*** STORED DATA
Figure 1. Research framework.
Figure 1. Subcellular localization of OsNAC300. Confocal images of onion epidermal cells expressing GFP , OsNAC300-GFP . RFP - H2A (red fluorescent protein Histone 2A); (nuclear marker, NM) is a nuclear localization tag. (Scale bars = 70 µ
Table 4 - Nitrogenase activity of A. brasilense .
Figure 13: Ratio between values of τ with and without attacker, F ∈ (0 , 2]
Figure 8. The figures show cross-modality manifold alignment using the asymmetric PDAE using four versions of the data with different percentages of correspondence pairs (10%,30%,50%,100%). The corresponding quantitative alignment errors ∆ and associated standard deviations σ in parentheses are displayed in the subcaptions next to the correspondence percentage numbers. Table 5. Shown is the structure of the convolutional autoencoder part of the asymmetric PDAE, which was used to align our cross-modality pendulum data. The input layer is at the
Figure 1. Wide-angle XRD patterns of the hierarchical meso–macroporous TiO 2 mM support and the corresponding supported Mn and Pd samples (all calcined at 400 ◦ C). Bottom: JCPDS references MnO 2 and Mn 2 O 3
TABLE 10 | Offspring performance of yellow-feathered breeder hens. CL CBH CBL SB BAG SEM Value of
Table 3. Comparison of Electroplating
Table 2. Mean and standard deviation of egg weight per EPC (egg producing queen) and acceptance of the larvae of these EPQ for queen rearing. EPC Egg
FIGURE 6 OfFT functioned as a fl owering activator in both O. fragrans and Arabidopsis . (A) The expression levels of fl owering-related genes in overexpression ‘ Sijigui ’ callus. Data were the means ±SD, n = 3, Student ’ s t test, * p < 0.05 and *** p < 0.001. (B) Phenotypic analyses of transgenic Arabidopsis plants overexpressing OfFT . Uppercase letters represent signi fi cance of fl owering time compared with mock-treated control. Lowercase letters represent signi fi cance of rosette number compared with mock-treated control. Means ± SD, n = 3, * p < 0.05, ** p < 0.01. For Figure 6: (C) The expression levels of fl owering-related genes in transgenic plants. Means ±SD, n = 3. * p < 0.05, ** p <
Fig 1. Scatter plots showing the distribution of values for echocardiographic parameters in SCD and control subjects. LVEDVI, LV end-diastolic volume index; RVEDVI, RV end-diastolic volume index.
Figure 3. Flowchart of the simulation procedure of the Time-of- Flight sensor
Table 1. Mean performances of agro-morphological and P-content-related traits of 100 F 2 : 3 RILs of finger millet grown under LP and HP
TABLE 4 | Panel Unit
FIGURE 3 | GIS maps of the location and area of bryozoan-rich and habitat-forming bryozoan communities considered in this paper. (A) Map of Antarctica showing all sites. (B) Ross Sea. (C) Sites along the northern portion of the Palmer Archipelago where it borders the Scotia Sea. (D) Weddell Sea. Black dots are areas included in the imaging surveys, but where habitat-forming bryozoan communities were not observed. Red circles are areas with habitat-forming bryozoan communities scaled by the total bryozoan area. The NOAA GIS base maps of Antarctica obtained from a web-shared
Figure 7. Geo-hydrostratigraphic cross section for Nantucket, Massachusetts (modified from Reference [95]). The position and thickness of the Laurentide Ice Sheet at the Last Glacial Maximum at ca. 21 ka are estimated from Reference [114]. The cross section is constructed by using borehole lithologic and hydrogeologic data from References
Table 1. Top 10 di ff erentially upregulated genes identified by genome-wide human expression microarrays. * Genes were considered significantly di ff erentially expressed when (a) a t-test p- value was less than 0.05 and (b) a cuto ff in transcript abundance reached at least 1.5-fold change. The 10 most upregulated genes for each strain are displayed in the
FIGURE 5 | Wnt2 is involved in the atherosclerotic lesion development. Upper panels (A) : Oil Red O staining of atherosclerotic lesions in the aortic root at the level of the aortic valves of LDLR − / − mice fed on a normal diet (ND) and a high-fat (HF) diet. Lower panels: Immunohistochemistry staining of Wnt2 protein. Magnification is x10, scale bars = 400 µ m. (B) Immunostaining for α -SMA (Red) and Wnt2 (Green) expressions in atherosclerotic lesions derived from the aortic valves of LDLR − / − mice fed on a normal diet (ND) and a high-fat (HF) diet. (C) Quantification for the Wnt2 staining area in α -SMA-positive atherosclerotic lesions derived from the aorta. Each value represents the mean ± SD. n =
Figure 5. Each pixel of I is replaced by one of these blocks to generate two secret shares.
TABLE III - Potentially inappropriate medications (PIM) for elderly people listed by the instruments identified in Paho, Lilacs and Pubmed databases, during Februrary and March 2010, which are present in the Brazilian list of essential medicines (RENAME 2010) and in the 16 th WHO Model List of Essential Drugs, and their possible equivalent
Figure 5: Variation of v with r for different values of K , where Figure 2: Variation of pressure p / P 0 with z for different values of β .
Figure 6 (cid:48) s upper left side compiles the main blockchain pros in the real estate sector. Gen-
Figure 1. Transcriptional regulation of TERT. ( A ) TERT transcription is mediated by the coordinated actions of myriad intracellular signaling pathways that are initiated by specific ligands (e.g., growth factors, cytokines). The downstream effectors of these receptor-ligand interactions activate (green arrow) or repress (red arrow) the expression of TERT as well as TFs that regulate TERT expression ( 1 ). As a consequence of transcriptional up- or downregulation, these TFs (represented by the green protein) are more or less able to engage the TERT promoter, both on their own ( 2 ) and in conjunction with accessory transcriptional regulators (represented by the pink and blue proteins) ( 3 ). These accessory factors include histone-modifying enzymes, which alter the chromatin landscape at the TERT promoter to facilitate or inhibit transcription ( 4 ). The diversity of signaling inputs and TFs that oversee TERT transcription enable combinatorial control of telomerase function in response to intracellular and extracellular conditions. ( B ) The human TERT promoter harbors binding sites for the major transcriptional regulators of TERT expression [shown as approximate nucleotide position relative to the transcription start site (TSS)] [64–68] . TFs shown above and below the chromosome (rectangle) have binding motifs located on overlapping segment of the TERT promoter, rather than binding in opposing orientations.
******
The lines above should be printed again, exactly as they are.

§ TASK OUTPUT
Figure 1. Research framework.
Figure 1. Subcellular localization of OsNAC300. Confocal images of onion epidermal cells expressing GFP , OsNAC300-GFP . RFP - H2A (red fluorescent protein Histone 2A); (nuclear marker, NM) is a nuclear localization tag. (Scale bars = 70 µ
Table 4 - Nitrogenase activity of A. brasilense .
Figure 13: Ratio between values of τ with and without attacker, F ∈ (0 , 2]
Figure 8. The figures show cross-modality manifold alignment using the asymmetric PDAE using four versions of the data with different percentages of correspondence pairs (10%,30%,50%,100%). The corresponding quantitative alignment errors ∆ and associated standard deviations σ in parentheses are displayed in the subcaptions next to the correspondence percentage numbers. Table 5. Shown is the structure of the convolutional autoencoder part of the asymmetric PDAE, which was used to align our cross-modality pendulum data. The input layer is at the
Figure 1. Wide-angle XRD patterns of the hierarchical meso–macroporous TiO 2 mM support and the corresponding supported Mn and Pd samples (all calcined at 400 ◦ C). Bottom: JCPDS references MnO 2 and Mn 2 O 3
TABLE 10 | Offspring performance of yellow-feathered breeder hens. CL CBH CBL SB BAG SEM Value of
Table 3. Comparison of Electroplating
Table 2. Mean and standard deviation of egg weight per EPC (egg producing queen) and acceptance of the larvae of these EPQ for queen rearing. EPC Egg
FIGURE 6 OfFT functioned as a fl owering activator in both O. fragrans and Arabidopsis . (A) The expression levels of fl owering-related genes in overexpression ‘ Sijigui ’ callus. Data were the means ±SD, n = 3, Student ’ s t test, * p < 0.05 and *** p < 0.001. (B) Phenotypic analyses of transgenic Arabidopsis plants overexpressing OfFT . Uppercase letters represent signi fi cance of fl owering time compared with mock-treated control. Lowercase letters represent signi fi cance of rosette number compared with mock-treated control. Means ± SD, n = 3, * p < 0.05, ** p < 0.01. For Figure 6: (C) The expression levels of fl owering-related genes in transgenic plants. Means ±SD, n = 3. * p < 0.05, ** p <
Fig 1. Scatter plots showing the distribution of values for echocardiographic parameters in SCD and control subjects. LVEDVI, LV end-diastolic volume index; RVEDVI, RV end-diastolic volume index.
Figure 3. Flowchart of the simulation procedure of the Time-of- Flight sensor
Table 1. Mean performances of agro-morphological and P-content-related traits of 100 F 2 : 3 RILs of finger millet grown under LP and HP
TABLE 4 | Panel Unit
FIGURE 3 | GIS maps of the location and area of bryozoan-rich and habitat-forming bryozoan communities considered in this paper. (A) Map of Antarctica showing all sites. (B) Ross Sea. (C) Sites along the northern portion of the Palmer Archipelago where it borders the Scotia Sea. (D) Weddell Sea. Black dots are areas included in the imaging surveys, but where habitat-forming bryozoan communities were not observed. Red circles are areas with habitat-forming bryozoan communities scaled by the total bryozoan area. The NOAA GIS base maps of Antarctica obtained from a web-shared
Figure 7. Geo-hydrostratigraphic cross section for Nantucket, Massachusetts (modified from Reference [95]). The position and thickness of the Laurentide Ice Sheet at the Last Glacial Maximum at ca. 21 ka are estimated from Reference [114]. The cross section is constructed by using borehole lithologic and hydrogeologic data from References
Table 1. Top 10 di ff erentially upregulated genes identified by genome-wide human expression microarrays. * Genes were considered significantly di ff erentially expressed when (a) a t-test p- value was less than 0.05 and (b) a cuto ff in transcript abundance reached at least 1.5-fold change. The 10 most upregulated genes for each strain are displayed in the
FIGURE 5 | Wnt2 is involved in the atherosclerotic lesion development. Upper panels (A) : Oil Red O staining of atherosclerotic lesions in the aortic root at the level of the aortic valves of LDLR − / − mice fed on a normal diet (ND) and a high-fat (HF) diet. Lower panels: Immunohistochemistry staining of Wnt2 protein. Magnification is x10, scale bars = 400 µ m. (B) Immunostaining for α -SMA (Red) and Wnt2 (Green) expressions in atherosclerotic lesions derived from the aortic valves of LDLR − / − mice fed on a normal diet (ND) and a high-fat (HF) diet. (C) Quantification for the Wnt2 staining area in α -SMA-positive atherosclerotic lesions derived from the aorta. Each value represents the mean ± SD. n =
Figure 5. Each pixel of I is replaced by one of these blocks to generate two secret shares.
TABLE III - Potentially inappropriate medications (PIM) for elderly people listed by the instruments identified in Paho, Lilacs and Pubmed databases, during Februrary and March 2010, which are present in the Brazilian list of essential medicines (RENAME 2010) and in the 16 th WHO Model List of Essential Drugs, and their possible equivalent
Figure 5: Variation of v with r for different values of K , where Figure 2: Variation of pressure p / P 0 with z for different values of β .
Figure 6 (cid:48) s upper left side compiles the main blockchain pros in the real estate sector. Gen-
Figure 1. Transcriptional regulation of TERT. ( A ) TERT transcription is mediated by the coordinated actions of myriad intracellular signaling pathways that are initiated by specific ligands (e.g., growth factors, cytokines). The downstream effectors of these receptor-ligand interactions activate (green arrow) or repress (red arrow) the expression of TERT as well as TFs that regulate TERT expression ( 1 ). As a consequence of transcriptional up- or downregulation, these TFs (represented by the green protein) are more or less able to engage the TERT promoter, both on their own ( 2 ) and in conjunction with accessory transcriptional regulators (represented by the pink and blue proteins) ( 3 ). These accessory factors include histone-modifying enzymes, which alter the chromatin landscape at the TERT promoter to facilitate or inhibit transcription ( 4 ). The diversity of signaling inputs and TFs that oversee TERT transcription enable combinatorial control of telomerase function in response to intracellular and extracellular conditions. ( B ) The human TERT promoter harbors binding sites for the major transcriptional regulators of TERT expression [shown as approximate nucleotide position relative to the transcription start site (TSS)] [64–68] . TFs shown above and below the chromosome (rectangle) have binding motifs located on overlapping segment of the TERT promoter, rather than binding in opposing orientations.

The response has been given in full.